Dali a breves instantes, como pareceu ao monge, o passarinho levantou voo e desapareceu, com grande desgosto do homem, que lhe disse, muito sentido:
- Oh, passarinho da minha alma, para onde te vais tão depressa?!
Esperou. Como viu que a ave não voltava, voando céus fora cada vez mais longe, encaminhou lentamente os seus passos para o mosteiro, com uma enorme pena de ter durado tão pouco aquele momento inesquecível. Mas o sol já estava ao pé e era necessário retomar as obrigações diárias da comunidade! ...
Chegou ao convento e achou estranho encontrar tapada a porta por onde saíra de madrugada. Um pouco adiante encontrou outra, aberta de novo, e ia entrar quando um irmão porteiro, desconhecido, lhe perguntou, ao mesmo tempo que barrava a passagem:
- Quem sois, irmão? Quem buscais?
- Eu sou o sacristão. Ainda há pouco daqui saí, depois das matinas. - E reparando que o outro o olhava com ar estranho, acrescentou baixinho: - Porque está tudo tão mudado?!
O porteiro, sempre na sua frente, quis saber mais e perguntou os nomes do abade, do prior, do procurador. Sem entender, o bom do monge nomeou-os a todos, enquanto o outro ia abanando a cabeça. Não, não conhecia nenhum daqueles nomes! E o sacristão, espantado com tudo aquilo, sentindo-se muito fatigado, pediu que o levasse ao abade, que tudo esclareceria.
Frente ao abade, cresceu a estupefacção do monge, que, confuso e maravilhado, não o reconheceu, nem ele a si. Sem saber que mais dizer, o nosso homem sentou-se num banco e apoiou a cabeça nas mãos, tentando descobrir o que se passava consigo.

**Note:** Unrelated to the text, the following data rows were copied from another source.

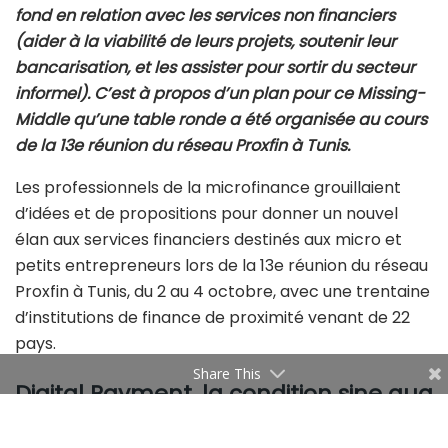
fond en relation avec les services non financiers
(aider à la viabilité de leurs projets, soutenir leur
bancarisation, et les assister pour sortir du secteur
informel). C’est à propos d’un plan pour ce Missing-
Middle qu’une table ronde a été organisée au cours
de la 13e réunion du réseau Proxfin à Tunis.
Les professionnels de la microfinance grouillaient
d’idées et de propositions pour donner un nouvel
élan aux services financiers destinés aux micro et
petits entrepreneurs lors de la 13e réunion du réseau
Proxfin à Tunis, du 2 au 4 octobre, avec une trentaine
d’institutions de finance de proximité venant de 22
pays.
Share This
Digital Payment, la condition sine qua
non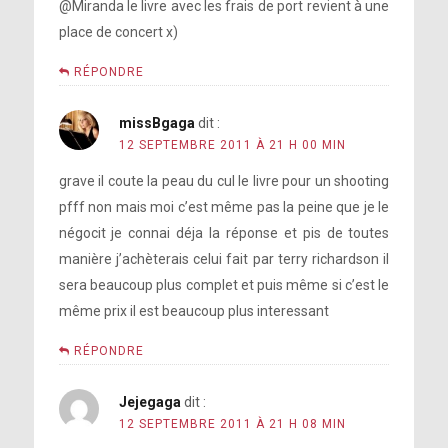
@Miranda le livre avec les frais de port revient à une
place de concert x)
RÉPONDRE
missBgaga
dit :
12 SEPTEMBRE 2011 À 21 H 00 MIN
grave il coute la peau du cul le livre pour un shooting
pfff non mais moi c’est même pas la peine que je le
négocit je connai déja la réponse et pis de toutes
manière j’achèterais celui fait par terry richardson il
sera beaucoup plus complet et puis même si c’est le
même prix il est beaucoup plus interessant
RÉPONDRE
Jejegaga
dit :
12 SEPTEMBRE 2011 À 21 H 08 MIN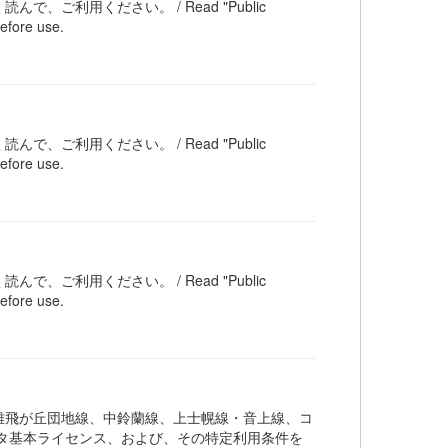
ご利用ください。 / Read "Public
efore use.
ご利用ください。 / Read "Public
efore use.
ご利用ください。 / Read "Public
efore use.
雄飛が丘団地線、中鈴蘭線、上士幌線・音上線、コ
タ基本ライセンス、および、その特定利用条件を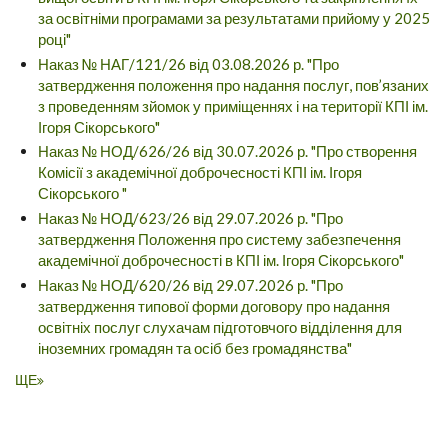
за освітніми програмами за результатами прийому у 2025
році"
Наказ № НАГ/121/26 від 03.08.2026 р. "Про
затвердження положення про надання послуг, пов’язаних
з проведенням зйомок у приміщеннях і на території КПІ ім.
Ігоря Сікорського"
Наказ № НОД/626/26 від 30.07.2026 р. "Про створення
Комісії з академічної доброчесності КПІ ім. Ігоря
Сікорського "
Наказ № НОД/623/26 від 29.07.2026 р. "Про
затвердження Положення про систему забезпечення
академічної доброчесності в КПІ ім. Ігоря Сікорського"
Наказ № НОД/620/26 від 29.07.2026 р. "Про
затвердження типової форми договору про надання
освітніх послуг слухачам підготовчого відділення для
іноземних громадян та осіб без громадянства"
ЩЕ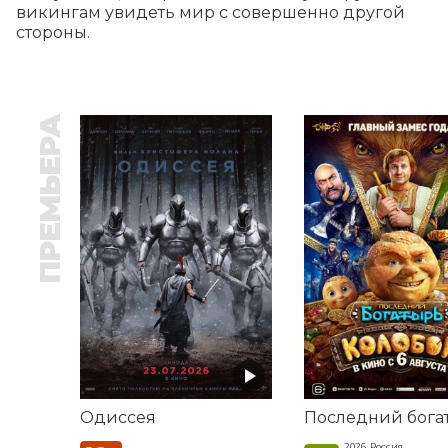
викингам увидеть мир с совершенно другой 
стороны.
ПРЕМЬЕРА
Одиссея
2026, Россия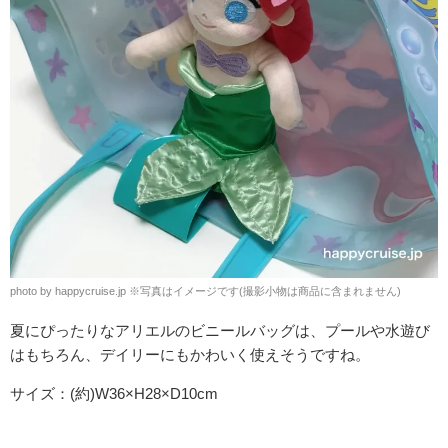
photo by happycruise.jp ※写真はイメージです(撮影小物は商品に含まれません)
夏にぴったりなアリエルのビニールバッグは、プールや水遊び
はもちろん、デイリーにもかわいく使えそうですね。
サイズ：(約)
W36×H28×D10cm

O abade, iluminado por Deus, mandou que lhe trouxessem os anais e histórias da Ordem. Procurou nos velhos alfarrábios os nomes que aquele monge apontava e, depois de muito folhear, encontrou-os: tinham vivido ali há trezentos anos!
Era muito estranho tudo aquilo! O abade olhou o homem que ali estava sentado na sua frente, longa barba branca, corpo de velho alquebrado. Considerou o que havia de dizer-lhe, como explicar aquele facto insólito, e optou por saber do velho o que se passara.
Ele, então, contou o que lhe havia sucedido: como estava no coro meditando no verso do salmo, como lhe aparecera o passarinho cantando suavemente, como se sentara por momentos debaixo de uma árvore a ouvir enlevado aquela celestial música e a estranheza do caminho de volta ao mosteiro.
Só então o abade compreendeu como eram misteriosos os desígnios de Deus. Aceitou o velho monge como seu irmão do mesmo hábito e deu-lhe a cela mais confortável do mosteiro, porque maravilhas daquelas o Senhor não as concedia facilmente.
O monge, porém, tomou consciência do que se passara consigo. Louvou a Deus pela maravilha que operara e agradeceu-lhe a compreensão das palavras do salmo. Sentia ter vivido de mais, ainda que a sua longa vida tivesse parecido tão curta e, agora, cansado, queria juntar-se aos velhos companheiros. Pediu os sacramentos e foi-se desta vida em grande paz do Senhor.

MÚSICA

Ouvimos uma lenda intitulada “O Monge e o Passarinho”, lenda que fui buscar às “Lendas Portuguesas” de Fernanda Frazão. Até à próxima semana.